SHARM EL-SHEIKH: “People and their lives, particularly vulnerable communities, must be at the heart of COP27, along with the will to put them back on their feet as they face the accelerated impacts of climate stress. The Loss and Damage agenda must be taken forward with clear political will,” said Senator Sherry Rehman, Federal Minister for Climate Change at COP27.
“This COP has been advertised as the ‘Implementation COP’ and often billed as one that will put Adaptation at its core, but while we seek to find common ground on shared challenges including a commitment to announced pledges and NDCs, we are yet to see the momentum to move forward on the business of saving ourselves from the uncertain post 1.5C degree future,” she remarked in a news release.
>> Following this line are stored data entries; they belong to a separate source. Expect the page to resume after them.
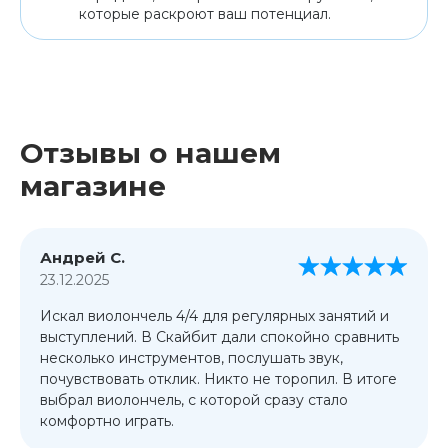
которые раскроют ваш потенциал.
Отзывы о нашем
магазине
Андрей С.
23.12.2025
Искал виолончель 4/4 для регулярных занятий и
выступлений. В Скайбит дали спокойно сравнить
несколько инструментов, послушать звук,
почувствовать отклик. Никто не торопил. В итоге
выбрал виолончель, с которой сразу стало
комфортно играть.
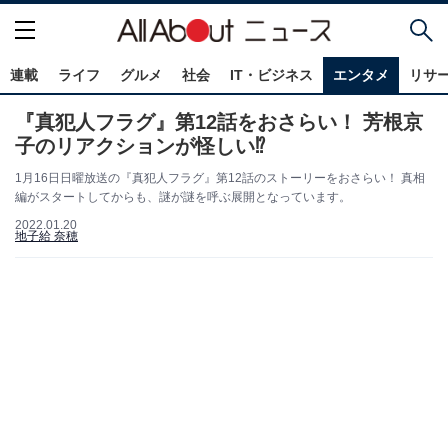
連載
ライフ
グルメ
社会
IT・ビジネス
エンタメ
リサ
『真犯人フラグ』第12話をおさらい！ 芳根京
子のリアクションが怪しい⁉
1月16日日曜放送の『真犯人フラグ』第12話のストーリーをおさらい！ 真相
編がスタートしてからも、謎が謎を呼ぶ展開となっています。
2022.01.20
地子給 奈穂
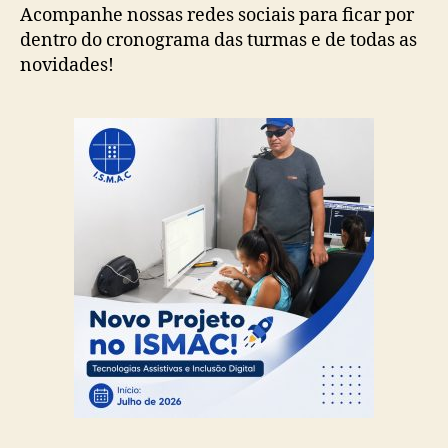
Acompanhe nossas redes sociais para ficar por
dentro do cronograma das turmas e de todas as
novidades!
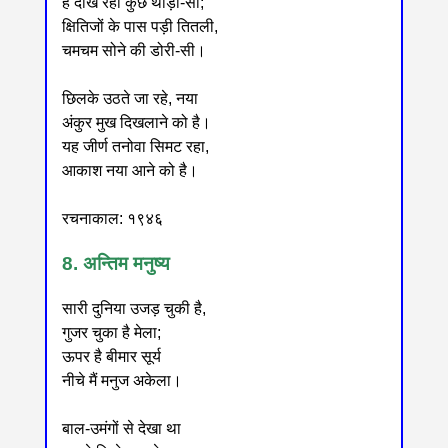
है दीख रही कुछ थोड़ी-सी;
क्षितिजों के पास पड़ी तितली,
चमचम सोने की डोरी-सी।
छिलके उठते जा रहे, नया
अंकुर मुख दिखलाने को है।
यह जीर्ण तनोवा सिमट रहा,
आकाश नया आने को है।
रचनाकाल: १९४६
8. अन्तिम मनुष्य
सारी दुनिया उजड़ चुकी है,
गुजर चुका है मेला;
ऊपर है बीमार सूर्य
नीचे मैं मनुज अकेला।
बाल-उमंगों से देखा था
The Minister was speaking at the high-level Loss and Damage plenary, where she said that the Global South has high expectations for the creation and announcement of a Loss & Damage Facility from this COP. “We are still committed to all the goals of this COP despite emitting less than 1% GHG globally, but we have expectations from the members of the UNFCCC.
We have articulated our concerns at every step, and as we come close to the finishing line, there is a concern that if we don’t see a window or a facility that indicates a commitment towards repairing loss and damages, then it is going to be the ‘other 1%’ that will suffer and fail their vulnerable populations.” she stated.
The Minister also highlighted that vulnerable countries under extreme public debt cannot be left alone to deal with the impact of climate change, and the global financial system must be rewired to address these new existential challenges. “We are also told that until 2030, the cost of surviving the impacts of loss and damage – which our emissions haven’t caused – is going to cost us US$348bn.
I understand that no country has that kind of resources to unlock, but Pakistan shouldn’t be told to go to private investments and make attractive business plans; that’s not going to be enough. There must be a transformational decision here, especially about the political and financial system, and how it will serve the countries that are extremely indebted. We need to talk about how we can stay alive, and about what commitments come out of this COP27,” she said.
The Minister held a meeting with the Turkish Minister for Environment, Murat Kurum.
Kurum expressed condolences for the lives lost in the tragic flood in Pakistan and promised support in relief and reconstruction efforts. Minister Rehman thanked the Turkish counterpart and expressed her gratitude for the technical support Turkey has extended to Pakistan for disaster management and housing reconstruction. She also told her counterpart about Pakistan’s stance at COP27 and shared Pakistan’s position for an announcement of a Loss and Damage Finance facility.
The Federal Minister also visited the European Union Pavilion on their invitation to meet with the delegation of EU Parliamentarians and share Pakistan’s concerns.
The Pakistan Pavilion also hosted ARUP, a global engineering company, which generated discussions on sustainable rebuilding for critical infrastructure lost through the floods this summer. Other panels focused on gendering recovery from climate trauma as well as Pakistan’s energy transition plans.